Bigramas y trigramas:
Los bigramas y trigramas pueden proporcionar contexto adicional al mostrar combinaciones comunes de palabras que aparecen juntas, 
como "great service" o "bad experience".

En buenas críticas, es probable que encuentres combinaciones positivas como "friendly staff" o "delicious food".

En malas críticas, podrías encontrar bigramas o trigramas negativos como "bad service" o "wait long time".

Al comparar estos resultados con las palabras individuales más comunes, los bigramas y trigramas ofrecen una 
visión más detallada del contexto y pueden ayudar a detectar frases recurrentes tanto en las experiencias 
positivas como en las negativas.

Excercise 9

9.1

You may have noticed that many of the important "bad" bigrams included the words "like" or "just" but didn't seem very informative (e.g. "felt like", "food just").
Give some ideas of how to use this sort of observation in future pre-processing of reviews, based on the pre-processing ideas we have already studied.

Anwser

Based on the observations of "bad" bigrams such as "like" and "just," which seem uninformative in sentiment analysis, there are several preprocessing strategies we can apply to improve the quality of the data:

1. Stopword Removal or Modification: Words like "like" and "just" may function as stopwords, adding little meaning in most contexts. Since they frequently appear in non-informative bigrams, it might be useful to either remove them during preprocessing or handle them differently depending on the context. For example, removing them when they appear in bigrams like "felt like" or "just food" could reduce noise and improve model performance.

2. Bigrams as Features: In future analyses, we could flag bigrams that contain these non-informative words as low-value features. By reducing their weight or excluding them from the model, we would be focusing more on phrases that convey significant sentiment or opinions.

3. POS Tagging and Filtering: These words often act as fillers rather than carrying semantic weight. By using Part-of-Speech (POS) tagging, we could filter out filler words and reduce the overall feature space, helping the model focus on more informative content.

4. Custom Word Lists: Instead of globally removing these words, we could build a custom list of terms that often form weak bigrams, like "felt like" or "just food," and exclude or modify them during preprocessing. This approach allows us to retain some instances of these words when they contribute meaning but eliminate them when they detract from analysis quality.

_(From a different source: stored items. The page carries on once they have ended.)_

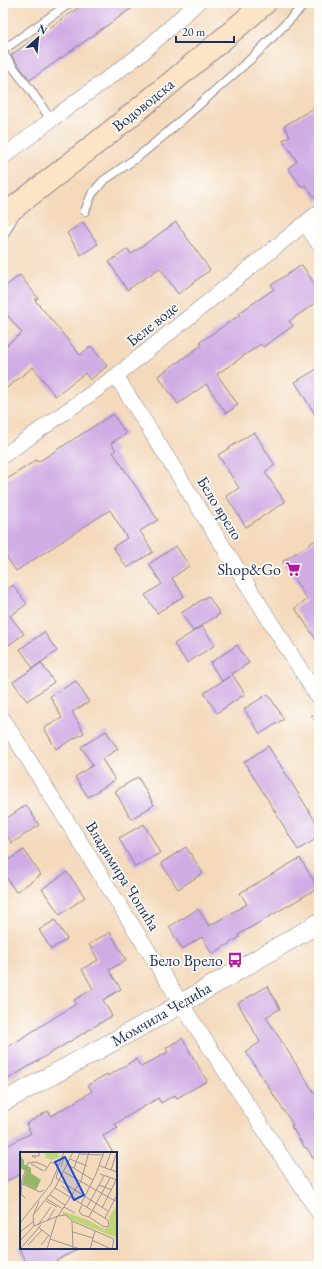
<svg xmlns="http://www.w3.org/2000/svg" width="322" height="1269" font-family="'EB Garamond',serif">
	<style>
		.building { fill: #d0ace5 }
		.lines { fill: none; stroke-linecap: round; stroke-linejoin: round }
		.service-casing { stroke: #88848c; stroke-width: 10 }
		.minor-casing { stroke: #88848c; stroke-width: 16 }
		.tertiary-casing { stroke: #88848c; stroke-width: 20 }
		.secondary-casing { stroke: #88848c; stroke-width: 24 }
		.path { stroke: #88848c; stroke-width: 2.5; stroke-dasharray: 1 3; stroke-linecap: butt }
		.service { stroke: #fff; stroke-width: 8 }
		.minor { stroke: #fff; stroke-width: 15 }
		.tertiary { stroke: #fff; stroke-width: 19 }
		.secondary { stroke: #fee4c6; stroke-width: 22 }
		.labels { text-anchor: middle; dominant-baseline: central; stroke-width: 3.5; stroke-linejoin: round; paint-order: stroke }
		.street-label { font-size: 16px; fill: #1b2f5e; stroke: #fdfcf7 }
		.poi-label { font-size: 16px; fill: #1b2f5e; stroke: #fdfcf7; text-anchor: end }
		.inset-road { fill: none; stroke: #9d9596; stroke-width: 1 }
		.view { fill: #1d4ed8; fill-opacity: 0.15; stroke: #1d4ed8; stroke-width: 2 }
		.inset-edge { fill: none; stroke: #1b2f5e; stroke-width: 2 }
	</style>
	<rect width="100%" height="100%" fill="#fdfcf7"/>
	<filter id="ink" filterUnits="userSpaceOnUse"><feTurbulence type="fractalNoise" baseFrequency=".025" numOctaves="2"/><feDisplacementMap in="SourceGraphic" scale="8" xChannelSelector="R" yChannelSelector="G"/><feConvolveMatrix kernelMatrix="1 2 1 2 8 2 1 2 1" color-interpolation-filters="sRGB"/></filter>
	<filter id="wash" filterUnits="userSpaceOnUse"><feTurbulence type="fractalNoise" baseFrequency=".012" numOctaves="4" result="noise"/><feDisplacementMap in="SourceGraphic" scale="16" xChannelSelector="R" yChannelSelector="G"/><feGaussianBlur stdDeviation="0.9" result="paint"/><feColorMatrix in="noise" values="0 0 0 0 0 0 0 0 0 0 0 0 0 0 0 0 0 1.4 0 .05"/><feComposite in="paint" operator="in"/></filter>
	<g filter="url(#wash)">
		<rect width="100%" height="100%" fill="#f4d9bb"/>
		<g id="blocks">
			<path class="building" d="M85 3H139L30 80 11 55Z
				M319 105V203L305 185 302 187 288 168 297 161 283 140 290 136 284 126Z
				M83 222 98 244 81 255 67 233Z
				M176 222 210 270 178 294 160 268 127 290 109 262 128 249 131 254Z
				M302 265 319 291V301L289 321 293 326 263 347 261 344 217 374 238 405 226 413 206 384 178 404 158 376 202 345 200 342 240 315 239 313 274 289 271 285Z
				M20 275 38 298 35 300 80 355 91 346 107 366 90 380 85 373 55 396 33 367 3 391V348L22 333 3 310V288Z
				M319 368V421L295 382Z
				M113 414 126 434 111 443 116 450 113 452 158 520 140 531 153 552 127 568 113 547 127 538 110 510 16 571 3 552V482L36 460 38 462Z
				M254 432 275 465 265 472 285 502 246 527 226 496 239 488 218 455Z
				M319 538V644L295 608 307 600 283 561Z
				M176 546 189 566 172 578 184 596 157 613 145 595 162 584 149 564Z
				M13 585 27 604 10 616 24 634 3 649V592Z
				M208 596 220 614 193 631 181 613Z
				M202 626 215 645 187 663 174 644Z
				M44 632 57 651 33 668 20 649Z
				M237 645 249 663 232 674 245 694 217 713 204 693 230 676 222 681 210 663Z
				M41 663 54 682 27 701 13 682Z
				M76 681 89 702 72 712 84 733 56 749 44 728 62 718 50 696Z
				M268 694 284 719 260 734 244 709Z
				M106 731 118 749 102 759 115 780 88 797 75 777 93 765 81 747Z
				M268 746 293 785 319 827V837L298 850 268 800 244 762Z
				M138 777 154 805 131 819 115 791Z
				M26 805 39 825 12 843 3 830V821Z
				M144 824 160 853 135 867 119 838Z
				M186 847 203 873 178 889 161 863Z
				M24 850 41 875 16 892 3 873V863Z
				M300 858 318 888 238 935 240 937 212 954 202 937 182 949 169 927 198 909 209 926 247 904 240 893Z
				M67 872 85 897 60 915 42 889Z
				M55 920 67 939 51 949 39 930Z
				M110 932 126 960 109 970 121 989 103 1000 112 1016 3 1082V1050L76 1004 74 1000 93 989 82 969 98 960 89 944Z
				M268 986 280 1009 266 1017 319 1100V1167L306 1147 305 1148 291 1126 293 1125 246 1052 260 1042 238 1003Z
				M182 1038 207 1081 177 1098 175 1095 161 1103 158 1098 115 1124 118 1128 103 1136 113 1153H21V1174L3 1183V1148L31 1133 26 1124 48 1111 51 1116 77 1101 92 1091 88 1085 107 1074 108 1076 136 1059 141 1067 168 1052 166 1048Z
				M18 1248H80L47 1266H28Z"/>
		</g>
	</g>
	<g filter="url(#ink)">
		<use href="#blocks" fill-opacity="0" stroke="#88848c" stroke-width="1"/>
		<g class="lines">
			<g class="service-casing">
				<path id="service" d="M3 50 70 3
					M3 54 29 88 51 120
					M85 211 92 194 103 181 139 156 168 132 254 56 306 3
					M3 236 15 214"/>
			</g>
			<g class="minor-casing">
				<path id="minor" d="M3 157 51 120 141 54 197 3
					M305 223 319 244
					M116 376 319 699
					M3 456 116 376 319 212
					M3 719 191 1019 319 1213"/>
			</g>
			<g class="tertiary-casing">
				<path id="tertiary" d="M3 1102 167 1012 319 923"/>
			</g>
			<g class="secondary-casing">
				<path id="secondary" d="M3 216C92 148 180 77 265 3"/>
			</g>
			<path class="path" d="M312 715 319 726"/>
			<use href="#service" class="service"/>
			<use href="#minor" class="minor"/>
			<use href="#tertiary" class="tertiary"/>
			<use href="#secondary" class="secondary"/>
		</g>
	</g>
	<defs>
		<g id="supermarket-bare" transform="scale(1.2)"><path d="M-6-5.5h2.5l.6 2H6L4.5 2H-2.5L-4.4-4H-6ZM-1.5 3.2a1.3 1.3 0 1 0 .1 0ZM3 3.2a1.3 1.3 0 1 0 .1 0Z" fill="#b5179e" stroke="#fdfcf7" stroke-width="2.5" paint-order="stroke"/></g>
		<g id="bus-bare" transform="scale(1.2)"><path d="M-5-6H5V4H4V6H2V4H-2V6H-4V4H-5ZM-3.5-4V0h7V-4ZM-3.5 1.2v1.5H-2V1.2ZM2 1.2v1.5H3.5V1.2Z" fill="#b5179e" stroke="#fdfcf7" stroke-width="2.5" paint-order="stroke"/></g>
	</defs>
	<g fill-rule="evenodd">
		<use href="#supermarket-bare" x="293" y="569"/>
		<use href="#bus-bare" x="235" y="960"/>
	</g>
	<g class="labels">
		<g class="street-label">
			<text transform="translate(143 105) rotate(-39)">Водоводска</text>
			<text transform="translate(152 324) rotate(-39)">Беле воде</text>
			<text transform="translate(220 508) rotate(58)">Бело врело</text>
			<text transform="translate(123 876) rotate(58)">Владимира Чопића</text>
			<text transform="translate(161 1014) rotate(-30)">Момчила Чедића</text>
		</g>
		<g class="poi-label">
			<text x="281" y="569">Shop&amp;Go</text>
			<text x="223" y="960">Бело Врело</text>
		</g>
	</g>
	<g transform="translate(20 1152)">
		<rect width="97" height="97" fill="#f4d9bb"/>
		<path d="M25 0H38V3L41 4 33 8 26 6ZM97 53V86L52 68 43 62 42 59 68 68 84 77 90 74 89 65Z" fill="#c1d578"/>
		<path d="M0 4 4 8V12L11 16V21L21 28 16 38 2 31 6 19 0 16Z" fill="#98b668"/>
		<path class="inset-road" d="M60 2 83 3M16 6 12 4H19V0M50 7 67 14M11 12 24 19M47 12 73 28M80 14 97 20M41 15 44 5 42 4M39 16 36 26 88 59M54 16 60 0M85 16 91 0M91 18 97 0M25 19 31 10 38 13M44 20 97 50M80 22 97 28M0 31 20 40 24 38M1 31 8 11 16 10 27 15M2 32 1 42 5 46M79 33 92 38M42 34 52 43M35 36 88 68 89 74 84 75 69 65 62 63 59 59 62 53M30 43 45 53M27 47 43 57M19 49 13 64 14 74 38 64 61 29 69 0M26 49 37 55M61 52 76 22 84 0M44 55 55 61M67 55 84 24M82 56 96 28M15 61 35 36 53 0M38 64 46 63 52 69 53 97M69 65 90 26M85 66 97 43M27 69 35 57M52 69 94 87 92 97M0 71 31 32 44 0M18 73 31 55M18 75 31 85M0 80 13 70M53 80 73 86M30 87 60 97M72 88 91 97M0 89 14 74M8 93 22 78M21 93 29 83M1 96 21 73M27 97 37 64M70 97 75 79"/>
		<path class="view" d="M45 5 64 43 54 48 35 10Z"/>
		<rect width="97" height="97" class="inset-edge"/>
	</g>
	<rect width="322" height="1269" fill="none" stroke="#fdfcf7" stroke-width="16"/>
	<g transform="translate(38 38) rotate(27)" stroke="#fdfcf7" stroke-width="3" paint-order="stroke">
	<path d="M0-3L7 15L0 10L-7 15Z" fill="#1b2f5e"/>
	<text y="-6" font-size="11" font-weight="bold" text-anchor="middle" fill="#1b2f5e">N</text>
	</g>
	<path d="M176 36v6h58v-6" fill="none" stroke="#1b2f5e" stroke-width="2"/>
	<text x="182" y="36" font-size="12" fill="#1b2f5e" stroke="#fdfcf7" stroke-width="3" paint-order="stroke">20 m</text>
</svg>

These strategies aim to filter out uninformative patterns that could dilute the insights gained from review data.

9.2

Building on the previous question, we note that most of the most important complaints and compliments can't be completely observed by looking at bigrams or
trigrams. This can often be fixed by small modifications. Do the following:
1. Write down a complaint that is unlikely to be (completely) picked up by bigram analysis. Hint: what might you write if your hamburger was served cold?
2. Write down a processing step that would fix this problem. Try to find a solution that would work for several similar problems without additional human
input.


Anwser

1. Complaint Example: "I was so disappointed because my hamburger was served cold and it took forever for the server to bring it back hot."

2. Processing Step: One effective solution could be to implement dependency parsing to capture relationships between words and understand the context more accurately. This would help identify that "hamburger" is the subject, "served" is the action, and "cold" is the key complaint, even if these words aren't in adjacent positions (which bigram or trigram analysis might miss). By recognizing such dependencies, the model can pick up on more complex complaints, such as food being cold, late service, or other nuanced grievances. This approach can be applied broadly to handle various review types without requiring specific human input each time.